| In the romantic view, writers were rebels, poised to change the world. In relation to 20th-century literature, however, such a view is suspect.
Margaret Scanlan, professor and chair of English at IU South Bend, had no idea of the media attention to terrorism that would ensue from Sept. 11. Her book, Plotting Terror: Novelists and Terrorists in Contemporary Fiction, was published by the University Press of Virginia last summer. The possibility she raises—that the fiction writer’s relationship to actual politics may be considerably reduced in the age of television and the Internet—continues to be a fascinating topic.

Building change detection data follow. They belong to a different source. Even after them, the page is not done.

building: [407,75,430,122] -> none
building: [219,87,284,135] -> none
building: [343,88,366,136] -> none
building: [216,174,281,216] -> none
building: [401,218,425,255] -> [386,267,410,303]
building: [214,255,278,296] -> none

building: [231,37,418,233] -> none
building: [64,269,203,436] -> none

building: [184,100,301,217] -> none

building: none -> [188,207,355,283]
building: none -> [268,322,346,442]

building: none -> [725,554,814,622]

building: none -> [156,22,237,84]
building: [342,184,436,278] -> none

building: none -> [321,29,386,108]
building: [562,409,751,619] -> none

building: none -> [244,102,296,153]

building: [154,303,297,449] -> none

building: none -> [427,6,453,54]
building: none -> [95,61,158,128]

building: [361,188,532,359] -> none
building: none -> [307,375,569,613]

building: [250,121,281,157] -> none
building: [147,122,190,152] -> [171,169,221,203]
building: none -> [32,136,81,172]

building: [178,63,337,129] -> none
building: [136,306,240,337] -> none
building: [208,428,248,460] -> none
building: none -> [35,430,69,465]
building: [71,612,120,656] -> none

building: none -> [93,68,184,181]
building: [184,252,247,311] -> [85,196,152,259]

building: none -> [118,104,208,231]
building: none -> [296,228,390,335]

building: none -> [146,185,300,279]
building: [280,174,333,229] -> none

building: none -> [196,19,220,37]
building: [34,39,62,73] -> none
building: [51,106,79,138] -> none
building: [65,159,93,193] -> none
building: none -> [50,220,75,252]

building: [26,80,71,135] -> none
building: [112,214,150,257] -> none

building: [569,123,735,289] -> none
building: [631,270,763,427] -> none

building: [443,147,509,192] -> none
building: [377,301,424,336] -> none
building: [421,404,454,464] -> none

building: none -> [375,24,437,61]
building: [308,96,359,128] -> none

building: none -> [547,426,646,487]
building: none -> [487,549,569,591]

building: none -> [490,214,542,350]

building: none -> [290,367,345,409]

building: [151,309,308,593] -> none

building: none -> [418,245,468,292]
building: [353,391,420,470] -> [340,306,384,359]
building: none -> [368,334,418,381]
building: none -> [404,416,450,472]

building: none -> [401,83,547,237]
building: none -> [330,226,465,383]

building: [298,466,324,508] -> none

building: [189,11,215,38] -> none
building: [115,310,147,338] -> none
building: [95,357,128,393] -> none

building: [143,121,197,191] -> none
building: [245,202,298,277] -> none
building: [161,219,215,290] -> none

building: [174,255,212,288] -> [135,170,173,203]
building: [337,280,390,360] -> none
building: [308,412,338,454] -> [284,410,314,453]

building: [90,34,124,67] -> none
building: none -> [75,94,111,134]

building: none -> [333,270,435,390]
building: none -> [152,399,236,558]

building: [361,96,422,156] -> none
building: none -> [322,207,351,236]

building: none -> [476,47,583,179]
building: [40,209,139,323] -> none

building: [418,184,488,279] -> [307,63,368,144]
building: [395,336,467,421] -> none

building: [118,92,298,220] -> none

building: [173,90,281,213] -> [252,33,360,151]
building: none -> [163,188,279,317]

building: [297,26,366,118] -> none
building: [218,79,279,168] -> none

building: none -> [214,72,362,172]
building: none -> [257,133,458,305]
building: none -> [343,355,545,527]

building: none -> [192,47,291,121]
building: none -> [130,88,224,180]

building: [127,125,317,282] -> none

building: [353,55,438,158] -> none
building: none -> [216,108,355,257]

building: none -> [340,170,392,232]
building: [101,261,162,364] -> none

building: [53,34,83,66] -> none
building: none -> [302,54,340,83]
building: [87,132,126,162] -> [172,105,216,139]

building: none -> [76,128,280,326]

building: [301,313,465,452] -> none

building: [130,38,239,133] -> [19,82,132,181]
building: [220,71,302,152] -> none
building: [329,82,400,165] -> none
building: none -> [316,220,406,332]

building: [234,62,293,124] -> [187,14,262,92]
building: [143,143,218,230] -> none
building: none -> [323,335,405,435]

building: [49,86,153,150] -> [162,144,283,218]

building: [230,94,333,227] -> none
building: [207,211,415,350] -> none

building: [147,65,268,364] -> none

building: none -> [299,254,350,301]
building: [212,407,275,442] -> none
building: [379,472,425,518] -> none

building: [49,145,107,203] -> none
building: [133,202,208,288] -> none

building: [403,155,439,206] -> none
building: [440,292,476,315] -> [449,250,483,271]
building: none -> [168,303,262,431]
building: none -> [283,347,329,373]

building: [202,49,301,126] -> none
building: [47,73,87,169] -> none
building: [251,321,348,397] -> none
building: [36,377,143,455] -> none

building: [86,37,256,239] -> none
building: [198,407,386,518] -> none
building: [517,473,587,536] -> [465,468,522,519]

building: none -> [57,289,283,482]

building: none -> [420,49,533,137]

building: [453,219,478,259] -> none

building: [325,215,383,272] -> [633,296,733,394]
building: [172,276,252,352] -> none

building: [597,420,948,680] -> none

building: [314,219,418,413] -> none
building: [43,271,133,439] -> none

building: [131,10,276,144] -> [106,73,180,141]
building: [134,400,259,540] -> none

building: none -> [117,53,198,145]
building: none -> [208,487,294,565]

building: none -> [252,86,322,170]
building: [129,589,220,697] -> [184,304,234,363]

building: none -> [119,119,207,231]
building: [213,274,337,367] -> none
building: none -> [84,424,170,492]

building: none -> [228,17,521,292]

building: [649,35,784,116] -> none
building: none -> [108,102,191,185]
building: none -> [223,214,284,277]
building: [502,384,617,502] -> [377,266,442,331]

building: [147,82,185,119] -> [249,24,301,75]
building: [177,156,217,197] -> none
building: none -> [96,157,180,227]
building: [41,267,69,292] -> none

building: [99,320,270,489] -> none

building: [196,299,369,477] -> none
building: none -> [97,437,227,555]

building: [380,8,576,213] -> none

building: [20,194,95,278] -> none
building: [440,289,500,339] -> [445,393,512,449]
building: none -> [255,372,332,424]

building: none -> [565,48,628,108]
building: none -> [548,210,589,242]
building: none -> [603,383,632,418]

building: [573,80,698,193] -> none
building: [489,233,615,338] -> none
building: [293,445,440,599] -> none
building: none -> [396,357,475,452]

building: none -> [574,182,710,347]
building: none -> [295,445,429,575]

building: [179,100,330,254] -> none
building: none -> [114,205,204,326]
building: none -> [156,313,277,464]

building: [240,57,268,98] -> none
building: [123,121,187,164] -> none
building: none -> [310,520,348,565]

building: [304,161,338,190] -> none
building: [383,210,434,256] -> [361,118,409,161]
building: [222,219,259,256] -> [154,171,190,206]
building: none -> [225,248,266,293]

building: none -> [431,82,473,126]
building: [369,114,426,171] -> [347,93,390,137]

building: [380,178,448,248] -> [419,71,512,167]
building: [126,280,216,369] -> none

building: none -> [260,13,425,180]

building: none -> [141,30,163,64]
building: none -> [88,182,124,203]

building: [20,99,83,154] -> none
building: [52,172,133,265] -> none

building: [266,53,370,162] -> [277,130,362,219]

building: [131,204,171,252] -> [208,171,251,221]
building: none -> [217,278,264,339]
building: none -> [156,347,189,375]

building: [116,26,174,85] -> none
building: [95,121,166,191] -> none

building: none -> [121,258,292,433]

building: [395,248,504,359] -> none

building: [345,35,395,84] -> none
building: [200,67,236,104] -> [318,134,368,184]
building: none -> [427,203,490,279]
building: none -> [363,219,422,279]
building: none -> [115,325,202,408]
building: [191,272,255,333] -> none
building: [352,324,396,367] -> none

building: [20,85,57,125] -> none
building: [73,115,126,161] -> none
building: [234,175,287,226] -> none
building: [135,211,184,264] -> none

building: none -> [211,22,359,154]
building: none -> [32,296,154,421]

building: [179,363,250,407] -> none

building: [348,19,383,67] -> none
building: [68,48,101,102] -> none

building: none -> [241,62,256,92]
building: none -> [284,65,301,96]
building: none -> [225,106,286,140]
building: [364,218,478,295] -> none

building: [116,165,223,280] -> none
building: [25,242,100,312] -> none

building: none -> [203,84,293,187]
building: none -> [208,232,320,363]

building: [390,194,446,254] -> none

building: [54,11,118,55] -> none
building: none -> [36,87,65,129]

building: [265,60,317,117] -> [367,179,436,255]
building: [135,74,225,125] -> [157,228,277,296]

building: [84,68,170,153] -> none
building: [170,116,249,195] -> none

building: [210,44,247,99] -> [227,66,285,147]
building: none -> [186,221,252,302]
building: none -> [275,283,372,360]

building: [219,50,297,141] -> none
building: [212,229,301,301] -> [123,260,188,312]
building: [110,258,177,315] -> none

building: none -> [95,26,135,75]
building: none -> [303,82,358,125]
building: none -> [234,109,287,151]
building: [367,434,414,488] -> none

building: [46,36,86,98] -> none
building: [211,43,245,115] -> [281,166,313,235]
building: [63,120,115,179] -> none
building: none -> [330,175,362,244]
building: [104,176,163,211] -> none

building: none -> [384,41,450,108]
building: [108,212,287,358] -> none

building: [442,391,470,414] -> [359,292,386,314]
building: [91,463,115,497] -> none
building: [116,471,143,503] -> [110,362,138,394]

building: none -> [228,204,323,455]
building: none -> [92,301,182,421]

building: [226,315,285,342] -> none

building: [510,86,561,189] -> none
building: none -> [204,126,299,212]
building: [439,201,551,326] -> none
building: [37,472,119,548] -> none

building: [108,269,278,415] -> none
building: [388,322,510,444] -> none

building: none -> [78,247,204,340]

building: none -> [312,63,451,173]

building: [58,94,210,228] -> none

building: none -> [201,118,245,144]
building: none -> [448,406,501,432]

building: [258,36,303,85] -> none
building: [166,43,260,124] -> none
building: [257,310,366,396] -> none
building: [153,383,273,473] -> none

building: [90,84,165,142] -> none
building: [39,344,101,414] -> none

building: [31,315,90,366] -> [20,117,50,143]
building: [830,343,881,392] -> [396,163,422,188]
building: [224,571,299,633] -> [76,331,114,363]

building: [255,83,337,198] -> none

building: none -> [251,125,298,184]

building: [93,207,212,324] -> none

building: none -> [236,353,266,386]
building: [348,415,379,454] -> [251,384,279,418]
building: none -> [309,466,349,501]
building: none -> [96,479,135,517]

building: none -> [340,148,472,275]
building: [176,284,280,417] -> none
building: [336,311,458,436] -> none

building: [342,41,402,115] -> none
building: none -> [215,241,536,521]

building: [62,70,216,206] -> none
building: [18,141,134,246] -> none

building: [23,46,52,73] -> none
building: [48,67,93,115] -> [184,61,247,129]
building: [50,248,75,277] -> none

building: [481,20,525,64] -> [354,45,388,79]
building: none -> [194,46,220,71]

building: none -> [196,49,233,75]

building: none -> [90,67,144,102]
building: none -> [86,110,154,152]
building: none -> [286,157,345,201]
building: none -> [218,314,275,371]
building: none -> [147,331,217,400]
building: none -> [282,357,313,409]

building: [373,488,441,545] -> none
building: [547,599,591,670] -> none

Scanlan traced the figure of the writer as rival, or double, to the terrorist—from origins in the romantic conviction that the writer has originality and power, to the present time, when political, social and technological developments have undermined that belief. She argues that serious writers like Friedrich Düürrenmatt, Doris Lessing and Don DeLillo imagine a contemporary writer’s encounter with terrorists as a test of the old alliance between writer and revolutionary. After considering the possibility that televised terrorism is replacing the novel, or that writing, as contemporary theory would have it, is itself a form of violence, Scanlan’s analyses explore the relationship between actual bombs and stories about bombings, between the modern world and its electronic representation, and between the exercise of political power and the fiction writer’s real power in the world.